My truck came with a cam/crank correlation code. I used my scan tool to check the offset of the #1 (at operating temperature over 1000rpm) and it was 2°. So I loosened the mounting bolt a little and turned the distributor assembly and rescanned until the offset was 0°.
2 degrees is the tolerance. Shouldn't set a code, shouldn't need to be adjusted.
The idle got much rougher and it started missing, and the code didn’t go away either (I cleared it and it came back),
Are you sure your scan tool is operating correctly? I'm wondering if your scan tool is lying to you about the cam/crank correlation.

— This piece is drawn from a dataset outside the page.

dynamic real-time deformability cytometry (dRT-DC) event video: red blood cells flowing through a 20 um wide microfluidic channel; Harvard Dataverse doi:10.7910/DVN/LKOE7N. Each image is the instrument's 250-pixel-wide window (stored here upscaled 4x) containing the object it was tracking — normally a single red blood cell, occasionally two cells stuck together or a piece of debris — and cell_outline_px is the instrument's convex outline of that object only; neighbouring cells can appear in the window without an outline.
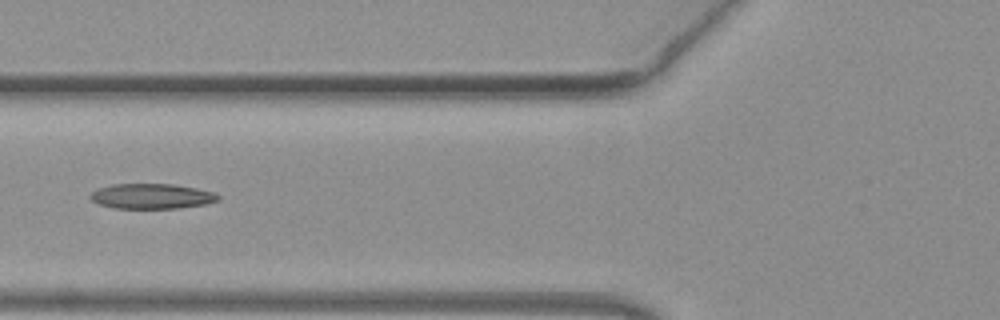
{"species": "common noctule bat (a hibernating species)", "species_latin": "Nyctalus noctula", "temperature_condition": "warm", "stored_images_in_passage": 49, "camera_frame_rate_fps": 3000, "um_per_image_px": 0.085, "animal": {"sex": "female", "body_mass_g": 19.3, "forearm_length_mm": 54.1}, "frame": {"image": 1, "passage_image": 20, "time_ms": 6.333, "image_size_px": [1000, 320], "cell_outline_px": [[220, 200], [204, 204], [180, 208], [112, 208], [100, 204], [92, 200], [88, 196], [92, 192], [100, 188], [112, 184], [172, 184], [196, 188], [216, 192], [220, 196]], "centroid_in_image_um": [12.92, 16.68], "position_along_channel_um": 112.9, "area_um2": 18.73}}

so I decided to take the distributor out, reset the #1 to tdc, etc. The pointer on the distributor has a 6 on it. It’s a V8 5.7. Is this a problem at all?
Nope. All the distributor bodies have both the "6" and the "8" molded into them. Keep looking for the "8". Be certain that #1 is on TDC-Compression, not TDC-Exhaust.
While the distributor is out, verify the distributor gear (known for excessive wear) and the main shaft slop in the housing (housing/bushings commonly wiped-out.)
The United Motor Products
vented distributor cap, and rotor have a lot of love on this forum.
Also, how long of a screwdriver am I going to need to get to the oil pump drive shaft?
Maybe that's helpful on the Vortec engines. I've never set a Vortec distributor, although at some point I'm gonna have to do that on my 97 K2500 7.4L.
On non-Vortec engines, I just crank the starter in short bursts until the distributor aligns with the oil pump shaft, and drops the last little bit onto the intake manifold. Then I return to TDC-Compression to finish the job. I don't know why this would not work on Vortecs...but as I said, I've never done it.